The HPGR technology platform has been developed on the back of years’ of collaboration between Iceni Diagnostics’ CSO and co-founder, professor David Russell, PhD, emeritus Professor of Chemistry at the University of East Anglia (UEA), and company CEO, Field, then a project leader at the BBSRC supported John Innes Centre and Honorary Professor of Chemistry at UEA. Having demonstrated the utility of the platform to rapidly discriminate human from avian influenza virus, the researchers founded Iceni Diagnostics in 2014 as a spin-out from UEA and the John Innes Centre. Field recently joined the University of Manchester as Director of Manchester Institute of Biotechnology (MIB).

Based at the Norwich Research Park Innovation Centre, Iceni Diagnostics is leveraging the HPGR technology for the development of a pipeline of carbohydrate-based therapeutics and point-of-care diagnostics for infectious diseases. “Iceni Diagnostics and MIB will be working closely together to progress this and other carbohydrate-based technologies to commercial realization,” Liggett said.

The HPGR technology is ideally suited to the development of rapid diagnostics, the company believes. The “only” change is the carbohydrate-based ligand, which provides the specificity, “therefore the deployment of our lateral flow diagnostic can be rapidly adapted to other pathogens,” Dedola commented to GEN. Field suggested that the company’s technology may also hold huge promise for changing the way that global disease is managed. “This new approach, which is based on host-pathogen glycan recognition could potentially result in a more universal detection technique, crucial in early diagnostics of outbreaks,” he said.

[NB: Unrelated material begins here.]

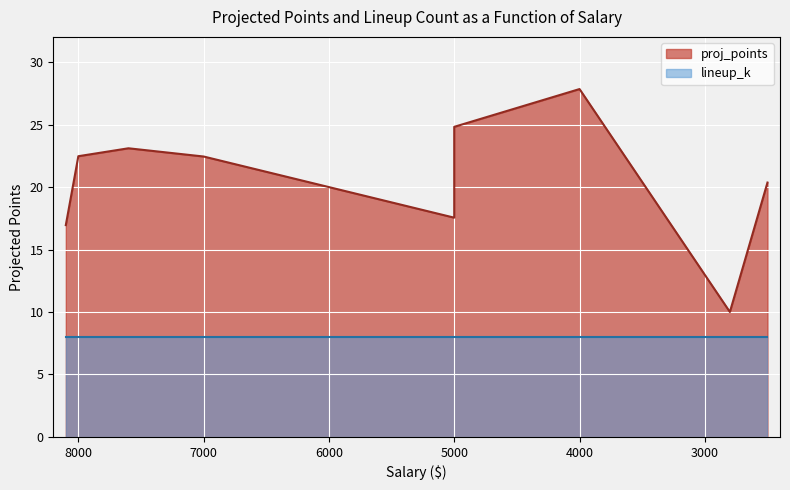

True or false: lineup_k and proj_points intersect in this chart.

False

The Iceni Diagnostics’ portfolio includes tests for human norovirus and for human and equine flu viruses. “Diagnostics for influenza are advanced,” Liggett noted, “but on hold in favor of coronavirus work right now.” The equine flu test is undergoing final stages of beta testing, and is planned for launch next year, targeting the performance horse sector, such as racing, international competition and breeding. “It is these animals that are regular travelers and therefore at greatest risk and require the highest levels of protection.” Iceni Diagnostics had expected that the equine flu diagnostic would represent its first commercial launch of the HPGR platform , but this will likely be superseded by a SARS-Cov-2 diagnostic. “There is a strong pipeline of products following, including norovirus and human flu diagnostics, planned in the next two years,” he said.

A variation on use of the HPGR technology as a pathogen detection system could allow the same carbohydrates to be harnessed to prevent infection, by binding to pathogens and so blocking their ability to bind to human cells. “Iceni Diagnostics is exploring this option,” GEN learned. Moving into the therapeutics field would involve a different scale of time- and cost-implications for product development, Liggett commented. “Nonetheless, Iceni Diagnostics does also have nascent carbohydrate-based therapeutics work ongoing.”

The company has been funded to date by contract work, grant funding from the U.K. and EU, and seed corn financing. Further investment is being sought to speed the coronavirus product to market. Iceni Diagnostics is currently in an investment round to support the validation and roll out the commercial launch of its initial product portfolio. The firm is also looking at additional funds from the EU and BARDA. “It’s all about growth and getting product to market quickly,” Liggett stated. “A swift entry to the coronavirus diagnostics market will generate the revenue to grow the business, to advance diagnostic products for human, avian and equine influenza and to support further development of carbohydrate therapeutics work.”